With only the half-moon for light, we cut across the cow field. It’s always oddly absent of cows. The grass shifts in glowing iridescent patterns around our path.
Emerging on to the main road, occasional orbs of street lights hang over us now, guiding each giddy misstep. Hinchingbrooke Hospital looms ahead. As we pass, its entrance appears as a flaming portal to the underworld for damned wanderers.
In 2011, under the Labour government, it will become the first privatised NHS hospital. In February 2015, the Care Quality Commission will put Hinchingbrooke Hospital on special measures, citing inadequate health and safety standards.
We keep our heads down and hurry on.
Past the hospital’s leering menace, we arrive at a road we’ve never seen before. Our curiosity and nervousness aroused, we make a tentative decision to investigate. The street is lined with pristine two storey houses. It’s abnormally still and silent. We tread lightly in the middle of the road. We mutter in low voices. Something’s missing.
We slowly realise there’s not a single light on in any of the houses. There are no cars in any of the driveways. None of the windows have curtains, and suddenly there’s a series of vacant dark eyes tracking our every move. A creeping, confused disquiet crawls over us. It’s like touring a museum of our present.
In a vague attempt to solve this mystery, we summon up the courage to inspect a downstairs window. An empty room, which in another state would be a living room, stares back at us, solving nothing.
After a few minutes wandering, the houses on our right disappear, and are replaced by a two metre tall double fence. The change in scenery disturbs our pace. We stop, taking in the ominous trespasser warning signs. We edge closer. I have an impulse to climb over before I notice the twisting barbed wire on top.
Fingers curled through the diamonds in the fence pattern, we look on to a vast concrete car park. Huddled in the centre is a large, anonymous one storey building. A few of the windows glow with sterile light. This is the first glimmer of activity in what seems like a long time.
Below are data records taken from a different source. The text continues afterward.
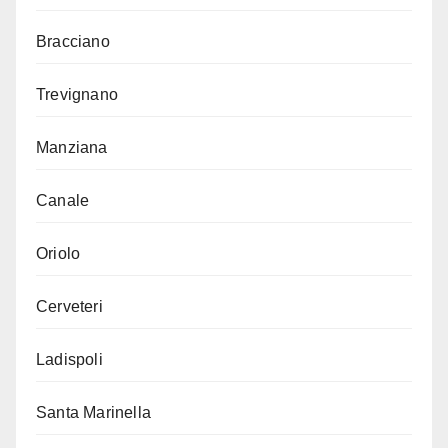
Bracciano
Trevignano
Manziana
Canale
Oriolo
Cerveteri
Ladispoli
Santa Marinella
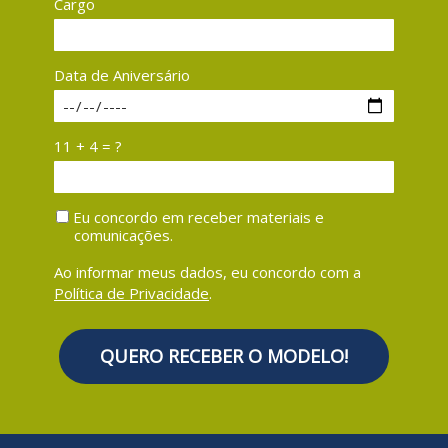
Cargo
Data de Aniversário
11 + 4 = ?
Eu concordo em receber materiais e
comunicações.
Ao informar meus dados, eu concordo com a
Política de Privacidade
.
QUERO RECEBER O MODELO!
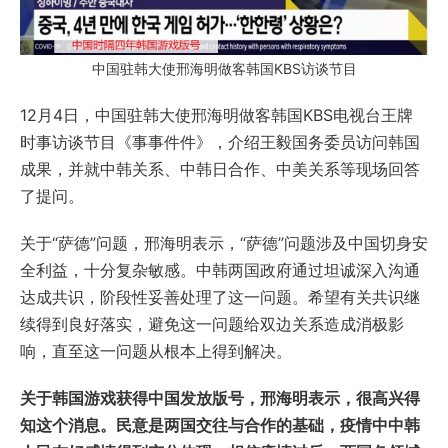
中国驻韩大使邢海明做客韩国KBS访谈节目
12月4日，中国驻韩大使邢海明做客韩国KBS电视台王牌
时事访谈节目《事事件件》，介绍王毅国务委员访问韩国
成果，并就中韩关系、中韩日合作、中美关系等现场回答
了提问。
关于“萨德”问题，邢海明表示，“萨德”问题涉及中国切身安
全利益，十分复杂敏感。中韩两国政府通过坦诚深入沟通
达成共识，阶段性妥善处理了这一问题。希望有关共识继
续得到良好落实，避免这一问题给双边关系造成消极影
响，直至这一问题从根本上得到解决。
关于韩国游戏获得中国发放版号，邢海明表示，很高兴得
知这个消息。民意是两国交往与合作的基础，疫情中中韩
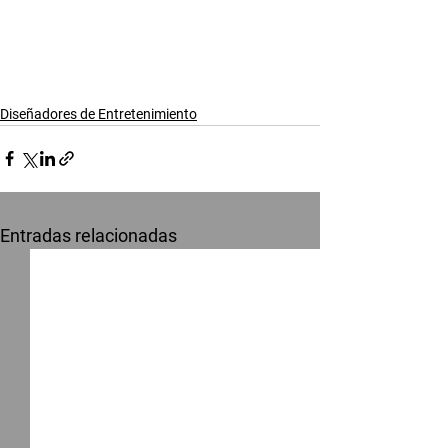
Diseñadores de Entretenimiento
Entradas relacionadas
We follow the fence until we reach the entrance, a huge gate with a uniformed guard sitting in a small booth, his face a luminous blue from the security camera screens. His eyes trace over us for the briefest moment before going back to his work. Glen and I retreat to the other side of the road, engaging in yet another muted exchange. What the hell is this place? A top secret military facility, hidden in the hinterland between the suburbs and the woods? Cambridgeshire’s Area 51? It does kind of make sense… there’s a load of air bases around this area…
We have to know. We can’t have this weirdness churning our brains all night.
In a burst of brazen, self-righteous confidence, I decide to simply go and ask. Glen, wisely, stays skulking in the background. As I approach, the guard steps out of his booth.
I figure the chirpy approach would be best to coax information out of him.
“Alright mate?”
He looks me up and down.
“Good evening, sir,” he replies flatly.
I notice he has a gun slung around his shoulders.
He’s holding a fucking gun.
I’m way out of my depth but I plough on, indulging in what I think is hilarious improvised comedy. But like most improvised comedy, it’s deeply misguided.
“What’s going on here then?”
“I’m afraid I can’t tell you that sir.”
“Ooh, that’s very secretive,” I respond, with a tinge of inexplicable camp.
He steps forward, coolly fixing me with a jaded, threatening stare. His hand tightens on the grip of the gun.
“I’m going to have to ask you to leave now, sir.”
I weigh up my options. There are very few.
“Yes, fair enough.”
As Glen and I beat a hasty retreat, we imagine a sniper’s crosshairs tracing the back of our heads. We amble a little more but the night has peaked. The mushroom high dissipates into tiredness. We leave the edges of town to scurry into hiding as dawn approaches. Hoods up against the early morning chill, we walk in silence, tracing familiar routes home.